* _Provided text_:
▬▬▬

As you may have heard by now, there was a massive 8.2 magnitude earthquake off the gulf of Alaska and the whole west coast is on tsunami alert. The tsunami is suppose to reach parts of Alaska now, including Kodiak and other parts.
Danny Sullivan at Google has been up all night watching the Google search alerts to make sure they are providing accurate and useful information. He posted on Twitter about their SOS alerts, which they do for important regional alerts for the past years.
Our Google SOS alerts are active for those searching for #Tsunami information following the Alaskan earthquake. pic.twitter.com/gwq12E2AeS
— Danny Sullivan (@dannysullivan) January 23, 2018
Here's the latest #tsunami watch information for California. You can also get for other areas with these links:
— Danny Sullivan (@dannysullivan) January 23, 2018
Alaska: https://t.co/M41DUTsAG4
Washington: https://t.co/rHnIvB4Moa
Oregon: https://t.co/IgEIQEAJxd
California: https://t.co/X3fqelOw4h pic.twitter.com/0CoCJ3JHKR
Google's #Tsunami data comes from the @NWS & may help as the NWS sites seems swamped. But you can find them direct at:https://t.co/HD573OBoXdhttps://t.co/TXQIVaRIRu
— Danny Sullivan (@dannysullivan) January 23, 2018
and follow @NWS_NTWC
Google is working on making this types of alerts even more accurate but it is not perfect as it doesn't have all locations covered in this instance:
I did look and will pass it on. Not sure why that's not triggering.

▬▬▬

* _Exercise requirements_: Reproduce word for word everything from "As you may have" down to "and other parts." in the post about Google's tsunami alerts.

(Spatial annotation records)

▬▬▬

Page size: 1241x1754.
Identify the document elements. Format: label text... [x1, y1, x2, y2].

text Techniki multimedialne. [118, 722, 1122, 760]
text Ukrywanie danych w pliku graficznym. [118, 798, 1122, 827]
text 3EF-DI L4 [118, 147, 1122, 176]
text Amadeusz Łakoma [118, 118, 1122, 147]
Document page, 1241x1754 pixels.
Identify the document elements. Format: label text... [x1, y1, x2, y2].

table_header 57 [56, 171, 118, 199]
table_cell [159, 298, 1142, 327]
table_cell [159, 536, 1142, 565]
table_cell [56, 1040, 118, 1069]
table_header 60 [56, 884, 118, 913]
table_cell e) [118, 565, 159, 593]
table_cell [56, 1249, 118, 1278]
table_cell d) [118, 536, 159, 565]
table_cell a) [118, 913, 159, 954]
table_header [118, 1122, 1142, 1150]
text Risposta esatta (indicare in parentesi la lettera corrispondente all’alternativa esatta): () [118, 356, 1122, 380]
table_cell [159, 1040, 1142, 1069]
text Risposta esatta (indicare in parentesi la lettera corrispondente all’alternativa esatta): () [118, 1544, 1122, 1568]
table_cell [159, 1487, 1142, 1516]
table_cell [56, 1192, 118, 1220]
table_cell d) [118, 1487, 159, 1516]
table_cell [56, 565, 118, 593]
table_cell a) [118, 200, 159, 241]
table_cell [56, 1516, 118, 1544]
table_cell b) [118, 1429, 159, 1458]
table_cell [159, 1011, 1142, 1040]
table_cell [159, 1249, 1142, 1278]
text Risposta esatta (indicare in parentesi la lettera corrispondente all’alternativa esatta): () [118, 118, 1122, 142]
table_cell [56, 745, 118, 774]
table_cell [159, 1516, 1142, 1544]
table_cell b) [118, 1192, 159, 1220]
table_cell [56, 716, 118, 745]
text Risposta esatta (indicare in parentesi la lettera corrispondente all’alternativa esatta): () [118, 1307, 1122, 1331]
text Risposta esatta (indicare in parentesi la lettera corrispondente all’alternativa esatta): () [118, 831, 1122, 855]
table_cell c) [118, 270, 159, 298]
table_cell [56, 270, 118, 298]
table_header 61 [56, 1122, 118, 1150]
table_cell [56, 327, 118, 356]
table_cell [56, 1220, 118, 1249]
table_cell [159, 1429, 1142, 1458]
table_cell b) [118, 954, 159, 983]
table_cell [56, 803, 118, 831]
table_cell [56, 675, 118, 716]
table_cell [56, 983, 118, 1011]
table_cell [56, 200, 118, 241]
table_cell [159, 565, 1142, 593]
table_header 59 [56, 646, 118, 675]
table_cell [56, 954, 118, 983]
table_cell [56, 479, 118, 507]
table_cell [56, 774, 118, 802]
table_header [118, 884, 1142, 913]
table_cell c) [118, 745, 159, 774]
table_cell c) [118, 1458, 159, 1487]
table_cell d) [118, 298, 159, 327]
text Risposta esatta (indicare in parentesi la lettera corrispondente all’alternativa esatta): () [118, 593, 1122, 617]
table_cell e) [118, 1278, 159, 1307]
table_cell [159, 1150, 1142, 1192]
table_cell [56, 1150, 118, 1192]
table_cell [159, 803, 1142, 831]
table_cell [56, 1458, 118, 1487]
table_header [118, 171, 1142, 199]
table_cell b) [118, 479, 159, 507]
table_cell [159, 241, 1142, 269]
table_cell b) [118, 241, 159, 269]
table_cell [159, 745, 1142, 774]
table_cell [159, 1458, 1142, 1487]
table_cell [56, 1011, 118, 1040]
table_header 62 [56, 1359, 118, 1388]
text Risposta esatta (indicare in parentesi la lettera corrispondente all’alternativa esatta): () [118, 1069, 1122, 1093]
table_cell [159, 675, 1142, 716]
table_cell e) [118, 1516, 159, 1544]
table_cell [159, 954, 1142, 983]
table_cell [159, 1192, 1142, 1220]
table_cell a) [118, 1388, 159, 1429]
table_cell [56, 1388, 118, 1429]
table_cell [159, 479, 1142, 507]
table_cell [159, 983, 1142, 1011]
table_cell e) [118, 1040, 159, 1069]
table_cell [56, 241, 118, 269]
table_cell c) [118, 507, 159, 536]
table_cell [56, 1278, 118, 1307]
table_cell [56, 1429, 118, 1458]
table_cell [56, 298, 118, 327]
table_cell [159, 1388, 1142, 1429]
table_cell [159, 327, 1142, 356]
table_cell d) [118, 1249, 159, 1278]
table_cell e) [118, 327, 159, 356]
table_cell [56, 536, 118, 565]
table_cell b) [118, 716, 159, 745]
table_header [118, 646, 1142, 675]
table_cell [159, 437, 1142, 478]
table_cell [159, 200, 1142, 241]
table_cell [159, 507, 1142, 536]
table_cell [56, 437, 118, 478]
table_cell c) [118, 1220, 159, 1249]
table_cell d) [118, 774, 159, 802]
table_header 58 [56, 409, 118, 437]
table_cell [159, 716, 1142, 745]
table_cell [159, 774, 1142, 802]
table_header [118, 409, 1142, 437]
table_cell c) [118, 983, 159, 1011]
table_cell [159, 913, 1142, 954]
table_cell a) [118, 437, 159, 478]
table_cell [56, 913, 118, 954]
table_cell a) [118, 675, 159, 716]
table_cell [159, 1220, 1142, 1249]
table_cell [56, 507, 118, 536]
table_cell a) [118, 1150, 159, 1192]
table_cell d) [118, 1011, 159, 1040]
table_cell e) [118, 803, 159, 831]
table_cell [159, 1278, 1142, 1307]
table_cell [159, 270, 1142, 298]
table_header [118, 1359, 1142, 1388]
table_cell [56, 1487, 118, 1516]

▬▬▬

* _Answer to the problem_:
As you may have heard by now, there was a massive 8.2 magnitude earthquake off the gulf of Alaska and the whole west coast is on tsunami alert. The tsunami is suppose to reach parts of Alaska now, including Kodiak and other parts.